+++ Vorliegender Textauszug

Pst, Fugee47: Plenk- und Prellalarm!  :Razz: 

----------

## slick

 *Darth Vader wrote:*   

> Äh, meinst du das ich meine Festplatte des "Großen" Rechner's "Clonen" könnte ?

 

Distcc - wenn verschiedene Architekturen

Gentoo Distcc Dokumentation

Laptop auf PC mounten und kompilieren - wenn gleiche Architektur

die Power vom großen (Win-)Rechner nutzen, kein distcc 

Erst auf PC kompilieren, dann auf Laptop kopieren - wenn gleiche Architektur

https://forums.gentoo.org/viewtopic-p-913913.html#913913

"wenn gleiche Architektur" - meint: auf neuerer Prozessor-Generation (z.b: Pentium 4) kompilieren für ältere (z.B.  Pentium 1) sollte meistens gehen, nicht aber 64 Bit > 32 Bit-CPU/System

----------

## Lensman

 *Darth Vader wrote:*   

> 1. Ist es überhaupt sinnvoll Gentoo auf einem Pentium 3 (700 MHz) und 256MB RAM Rechner zu installieren ?

++++++
+++ Extrahierte Daten

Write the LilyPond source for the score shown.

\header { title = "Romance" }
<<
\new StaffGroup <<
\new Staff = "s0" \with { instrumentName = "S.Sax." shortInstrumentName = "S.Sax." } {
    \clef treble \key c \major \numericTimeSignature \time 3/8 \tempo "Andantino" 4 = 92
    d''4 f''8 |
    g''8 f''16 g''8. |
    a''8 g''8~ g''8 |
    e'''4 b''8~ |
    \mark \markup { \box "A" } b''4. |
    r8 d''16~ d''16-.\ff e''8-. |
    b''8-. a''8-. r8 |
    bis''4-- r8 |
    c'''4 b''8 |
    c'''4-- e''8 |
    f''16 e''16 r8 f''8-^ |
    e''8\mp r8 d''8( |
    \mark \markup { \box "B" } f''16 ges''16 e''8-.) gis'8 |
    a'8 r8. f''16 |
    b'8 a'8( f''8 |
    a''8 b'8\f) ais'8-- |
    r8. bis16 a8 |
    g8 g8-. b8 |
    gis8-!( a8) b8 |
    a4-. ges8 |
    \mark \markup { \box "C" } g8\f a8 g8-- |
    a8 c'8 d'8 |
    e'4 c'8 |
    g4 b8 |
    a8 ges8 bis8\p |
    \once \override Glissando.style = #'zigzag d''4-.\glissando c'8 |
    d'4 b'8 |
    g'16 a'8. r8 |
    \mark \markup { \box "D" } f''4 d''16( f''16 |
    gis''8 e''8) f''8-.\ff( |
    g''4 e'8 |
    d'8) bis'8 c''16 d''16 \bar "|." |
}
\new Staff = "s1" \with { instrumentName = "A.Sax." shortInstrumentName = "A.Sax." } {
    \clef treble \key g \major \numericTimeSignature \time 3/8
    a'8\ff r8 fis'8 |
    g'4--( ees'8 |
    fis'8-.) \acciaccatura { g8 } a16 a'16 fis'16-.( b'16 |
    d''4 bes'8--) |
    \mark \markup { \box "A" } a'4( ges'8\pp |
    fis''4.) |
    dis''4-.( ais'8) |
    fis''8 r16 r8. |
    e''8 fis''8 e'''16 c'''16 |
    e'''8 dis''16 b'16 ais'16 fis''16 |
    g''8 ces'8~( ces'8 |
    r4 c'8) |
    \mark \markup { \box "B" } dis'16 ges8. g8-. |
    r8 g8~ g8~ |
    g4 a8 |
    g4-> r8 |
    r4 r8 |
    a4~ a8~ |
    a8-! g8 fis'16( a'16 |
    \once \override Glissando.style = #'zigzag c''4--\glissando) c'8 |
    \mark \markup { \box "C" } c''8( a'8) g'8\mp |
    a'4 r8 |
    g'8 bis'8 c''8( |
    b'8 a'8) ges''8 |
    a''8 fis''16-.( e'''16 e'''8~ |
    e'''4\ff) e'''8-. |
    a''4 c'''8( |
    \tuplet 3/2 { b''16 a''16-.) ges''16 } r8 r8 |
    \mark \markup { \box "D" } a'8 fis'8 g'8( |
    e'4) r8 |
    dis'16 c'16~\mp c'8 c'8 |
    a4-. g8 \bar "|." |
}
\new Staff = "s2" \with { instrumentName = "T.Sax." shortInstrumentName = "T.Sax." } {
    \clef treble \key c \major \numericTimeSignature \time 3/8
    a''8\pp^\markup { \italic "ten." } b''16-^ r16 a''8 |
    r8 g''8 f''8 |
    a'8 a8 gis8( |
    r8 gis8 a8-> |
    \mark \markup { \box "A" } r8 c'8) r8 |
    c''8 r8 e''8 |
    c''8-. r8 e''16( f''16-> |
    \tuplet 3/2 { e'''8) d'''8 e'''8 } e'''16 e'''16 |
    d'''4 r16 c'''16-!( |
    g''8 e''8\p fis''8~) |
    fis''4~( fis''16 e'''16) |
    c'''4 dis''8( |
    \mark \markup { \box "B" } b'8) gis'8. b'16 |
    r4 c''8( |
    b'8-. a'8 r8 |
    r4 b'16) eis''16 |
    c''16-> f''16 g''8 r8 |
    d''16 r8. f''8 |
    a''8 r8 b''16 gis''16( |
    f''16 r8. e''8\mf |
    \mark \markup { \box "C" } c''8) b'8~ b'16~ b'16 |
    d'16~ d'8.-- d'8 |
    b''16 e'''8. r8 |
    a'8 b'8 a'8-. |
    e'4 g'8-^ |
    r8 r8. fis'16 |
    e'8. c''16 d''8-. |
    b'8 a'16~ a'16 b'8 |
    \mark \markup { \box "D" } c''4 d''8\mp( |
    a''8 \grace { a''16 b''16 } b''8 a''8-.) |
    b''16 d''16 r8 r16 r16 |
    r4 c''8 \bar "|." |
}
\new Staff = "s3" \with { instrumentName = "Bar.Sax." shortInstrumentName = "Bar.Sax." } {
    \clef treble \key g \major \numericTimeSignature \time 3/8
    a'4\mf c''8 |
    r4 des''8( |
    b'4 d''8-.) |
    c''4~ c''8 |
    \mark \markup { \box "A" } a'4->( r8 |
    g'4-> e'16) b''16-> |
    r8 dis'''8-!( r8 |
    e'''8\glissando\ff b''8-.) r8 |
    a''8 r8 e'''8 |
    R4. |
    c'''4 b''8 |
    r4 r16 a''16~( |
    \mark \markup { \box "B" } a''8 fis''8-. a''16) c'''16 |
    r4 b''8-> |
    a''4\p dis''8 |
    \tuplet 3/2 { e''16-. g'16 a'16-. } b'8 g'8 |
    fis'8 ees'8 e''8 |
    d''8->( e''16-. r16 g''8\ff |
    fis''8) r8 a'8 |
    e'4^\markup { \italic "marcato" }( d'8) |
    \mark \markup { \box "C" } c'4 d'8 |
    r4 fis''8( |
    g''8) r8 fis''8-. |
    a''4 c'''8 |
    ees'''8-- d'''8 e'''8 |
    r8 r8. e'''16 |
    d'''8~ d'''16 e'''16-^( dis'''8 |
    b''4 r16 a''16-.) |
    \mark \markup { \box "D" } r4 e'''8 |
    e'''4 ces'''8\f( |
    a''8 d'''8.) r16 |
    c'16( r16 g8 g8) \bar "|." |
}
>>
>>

++++++

**Gestellte Aufgabe 1**.
Gib aus dem Forumsauszug zu Gentoo den Abschnitt wortgetreu aus, der mit "Erst auf PC" beginnt und bis einschließlich "zu installieren ?" reicht.
**Gestellte Aufgabe 2**.
Entscheide für jede Aussage, ob sie mit dem Forumsauszug zu Gentoo übereinstimmt, und belege dein Ja oder Nein mit den entscheidenden Worten daraus: (a) Distcc wird für den Fall verschiedener Architekturen empfohlen. (b) Auf einem 64-Bit-System für ein 32-Bit-System zu kompilieren, sollte meistens gehen. (c) Der Rechner, nach dem Darth Vader fragt, hat 512 MB RAM.

**Vollständige Ausgabe 1**.
Erst auf PC kompilieren, dann auf Laptop kopieren - wenn gleiche Architektur

https://forums.gentoo.org/viewtopic-p-913913.html#913913

"wenn gleiche Architektur" - meint: auf neuerer Prozessor-Generation (z.b: Pentium 4) kompilieren für ältere (z.B.  Pentium 1) sollte meistens gehen, nicht aber 64 Bit > 32 Bit-CPU/System

----------

## Lensman

 *Darth Vader wrote:*   

> 1. Ist es überhaupt sinnvoll Gentoo auf einem Pentium 3 (700 MHz) und 256MB RAM Rechner zu installieren ?

**Vollständige Ausgabe 2**.
(a) Ja: „Distcc - wenn verschiedene Architekturen“
(b) Nein: „nicht aber 64 Bit > 32 Bit-CPU/System“
(c) Nein: „Pentium 3 (700 MHz) und 256MB RAM Rechner“